What the exercise asks: Show me each line of the listing below where the word "azure" appears.

══════════

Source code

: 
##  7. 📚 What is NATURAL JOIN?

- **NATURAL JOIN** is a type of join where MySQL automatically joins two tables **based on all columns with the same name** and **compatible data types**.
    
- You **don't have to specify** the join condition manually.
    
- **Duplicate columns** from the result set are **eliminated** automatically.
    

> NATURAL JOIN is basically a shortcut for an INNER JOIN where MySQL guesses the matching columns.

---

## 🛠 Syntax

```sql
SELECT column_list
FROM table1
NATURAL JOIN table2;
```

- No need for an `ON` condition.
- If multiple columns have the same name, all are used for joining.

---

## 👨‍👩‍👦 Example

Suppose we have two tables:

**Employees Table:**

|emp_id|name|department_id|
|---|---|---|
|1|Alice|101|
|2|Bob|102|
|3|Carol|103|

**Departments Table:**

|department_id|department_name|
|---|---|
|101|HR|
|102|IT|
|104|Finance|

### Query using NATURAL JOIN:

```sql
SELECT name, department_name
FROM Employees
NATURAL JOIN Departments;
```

══════════

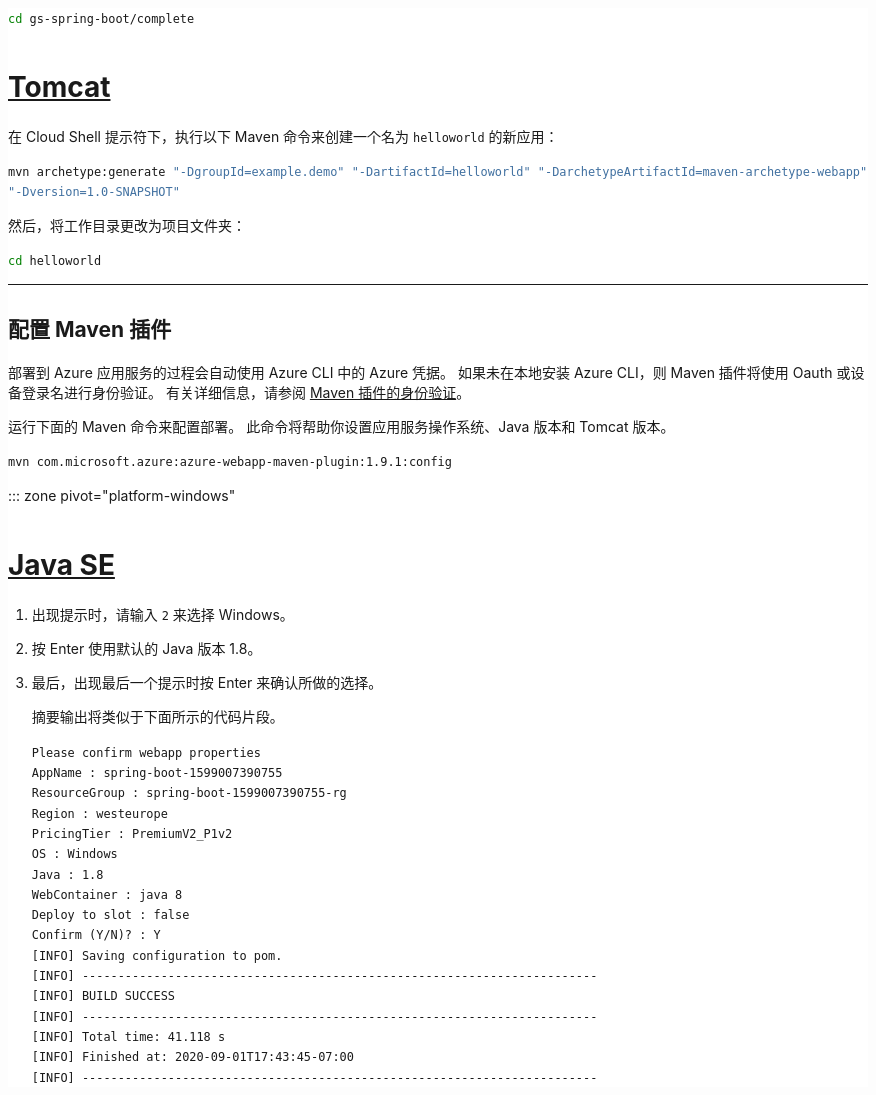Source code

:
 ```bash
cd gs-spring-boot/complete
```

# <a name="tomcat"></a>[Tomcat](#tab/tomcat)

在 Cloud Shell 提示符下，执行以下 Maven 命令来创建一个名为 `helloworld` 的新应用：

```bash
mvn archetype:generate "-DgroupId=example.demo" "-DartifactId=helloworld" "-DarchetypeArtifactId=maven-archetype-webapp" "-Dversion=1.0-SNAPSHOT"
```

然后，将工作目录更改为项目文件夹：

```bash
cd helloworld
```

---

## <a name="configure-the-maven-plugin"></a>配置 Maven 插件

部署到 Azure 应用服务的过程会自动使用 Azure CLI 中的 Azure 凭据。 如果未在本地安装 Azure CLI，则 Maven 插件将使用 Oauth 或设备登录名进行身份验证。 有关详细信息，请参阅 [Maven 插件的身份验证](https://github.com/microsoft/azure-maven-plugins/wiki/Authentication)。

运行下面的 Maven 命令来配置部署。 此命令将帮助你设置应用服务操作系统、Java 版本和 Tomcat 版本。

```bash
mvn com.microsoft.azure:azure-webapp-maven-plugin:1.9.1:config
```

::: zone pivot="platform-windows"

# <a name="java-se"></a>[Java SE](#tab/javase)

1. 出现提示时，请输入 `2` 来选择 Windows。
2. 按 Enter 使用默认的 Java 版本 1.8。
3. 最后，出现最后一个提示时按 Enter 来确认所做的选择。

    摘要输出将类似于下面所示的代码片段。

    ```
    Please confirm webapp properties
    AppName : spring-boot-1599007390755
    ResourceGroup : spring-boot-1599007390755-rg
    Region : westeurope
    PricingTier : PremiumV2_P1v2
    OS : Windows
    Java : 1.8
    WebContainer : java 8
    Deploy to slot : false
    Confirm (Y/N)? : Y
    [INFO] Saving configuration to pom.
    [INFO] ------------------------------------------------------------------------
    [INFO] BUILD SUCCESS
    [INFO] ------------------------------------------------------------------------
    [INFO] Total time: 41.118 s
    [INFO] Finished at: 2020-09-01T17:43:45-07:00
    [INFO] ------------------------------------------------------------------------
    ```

══════════

Final answer:
部署到 Azure 应用服务的过程会自动使用 Azure CLI 中的 Azure 凭据。 如果未在本地安装 Azure CLI，则 Maven 插件将使用 Oauth 或设备登录名进行身份验证。 有关详细信息，请参阅 [Maven 插件的身份验证](https://github.com/microsoft/azure-maven-plugins/wiki/Authentication)。
mvn com.microsoft.azure:azure-webapp-maven-plugin:1.9.1:config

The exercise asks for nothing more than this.